"I'm proud of us," she replied. "For what we've built together."
They fell asleep with smiles on their faces, partners in every sense of the word.
Chapter Eighteen
One Month Later
The call came at 6 AM.
Advika was still half-asleep, curled against Sidharth's side, when his phone rang. He answered with a grunt, listened, then went very still.
"When?" A pause. "I see. Thank you for calling."
He hung up, and Advika felt the shift in his body—the tension that meant bad news.
"What's wrong?" she asked, pushing herself up.
"That was Rahul.

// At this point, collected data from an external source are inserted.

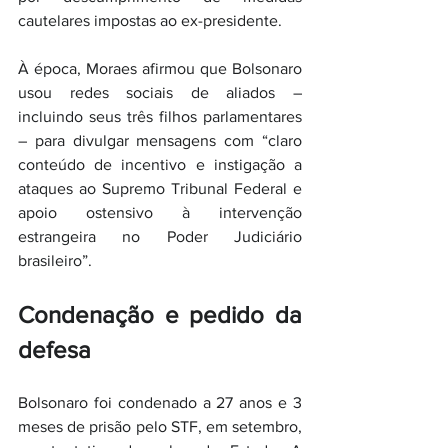
cautelares impostas ao ex-presidente.
À época, Moraes afirmou que Bolsonaro 
usou redes sociais de aliados – 
incluindo seus três filhos parlamentares 
– para divulgar mensagens com “claro 
conteúdo de incentivo e instigação a 
ataques ao Supremo Tribunal Federal e 
apoio ostensivo à intervenção 
estrangeira no Poder Judiciário 
brasileiro”.
Condenação e pedido da 
defesa
Bolsonaro foi condenado a 27 anos e 3 
meses de prisão pelo STF, em setembro, 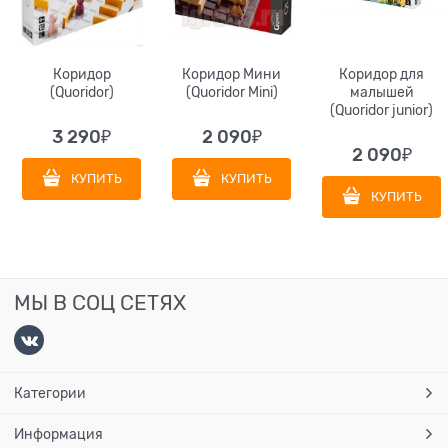
Коридор
Коридор Мини
Коридор для
(Quoridor)
(Quoridor Mini)
малышей
(Quoridor junior)
3 290
₽
2 090
₽
2 090
₽
КУПИТЬ
КУПИТЬ
КУПИТЬ
МЫ В СОЦ СЕТЯХ
Категории
Информация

Your father..." He turned to face her, his expression gentle. "Advika, he's dead. Heart attack this morning. He died before the ambulance arrived."
She stared at him, trying to process the words. Dead. Her father was dead.
"Oh," she said. And then, because she didn't know what else to say: "Okay."
"Okay?" Sidharth sat up fully, pulling her into his arms. "Advika, it's okay to feel something. Anything."
"I don't know what I feel," she admitted. Her voice sounded strange to her own ears—distant, disconnected. "Should I be sad? I barely knew him. He barely acknowledged me. But he was my father, so shouldn't I..."
"There's no 'should.' You feel what you feel."
"I feel..." She searched for the right word. "Empty. Like I'm grieving something that never existed. The father I wished I had, not the one I actually had."
"That's valid." He held her tighter. "All of it is valid."
The funeral was scheduled for later that day. Advika went through the motions, choosing a simple black salwar kameez, letting Sidharth handle the logistics of their attendance.
"I don't have to go," he offered. "If you'd rather face this alone, or with Rishabh instead—"
"No." She grabbed his hand. "I need you there. I can't do this without you."
"Then I'm there. Always."
The funeral was held at the Pradhan estate, in the same gardens where Advika had played as a child—when she was allowed outside, when she was permitted to exist in her father's world.
The turnout was large. Yash Pradhan had been an important man, and everyone who was anyone in both the legitimate and illegitimate worlds attended.
Advika stood beside Anjana, Abhishek, and Rahul in the receiving line, accepting condolences from people who barely knew her father was hers. More than one person did a double-take seeing her there, clearly surprised Yash had an illegitimate daughter.
"I didn't know Yash had another child," someone whispered, not quietly enough.
"The bastard daughter," another replied. "Married into the Singhanias. Smart move by Yash, using her like that."
Advika's jaw tightened, but Sidharth's hand found the small of her back—warm, solid, supportive.
"Breathe," he murmured. "You don't owe them anything."
Anjana was a study in bitter grief. She accepted condolences with tight lips and hard eyes, barely acknowledging Advika's presence. When their eyes did meet, the hatred was palpable.
"You got what you wanted," Anjana hissed during a brief lull. "Married up. Made something of yourself. Left us behind."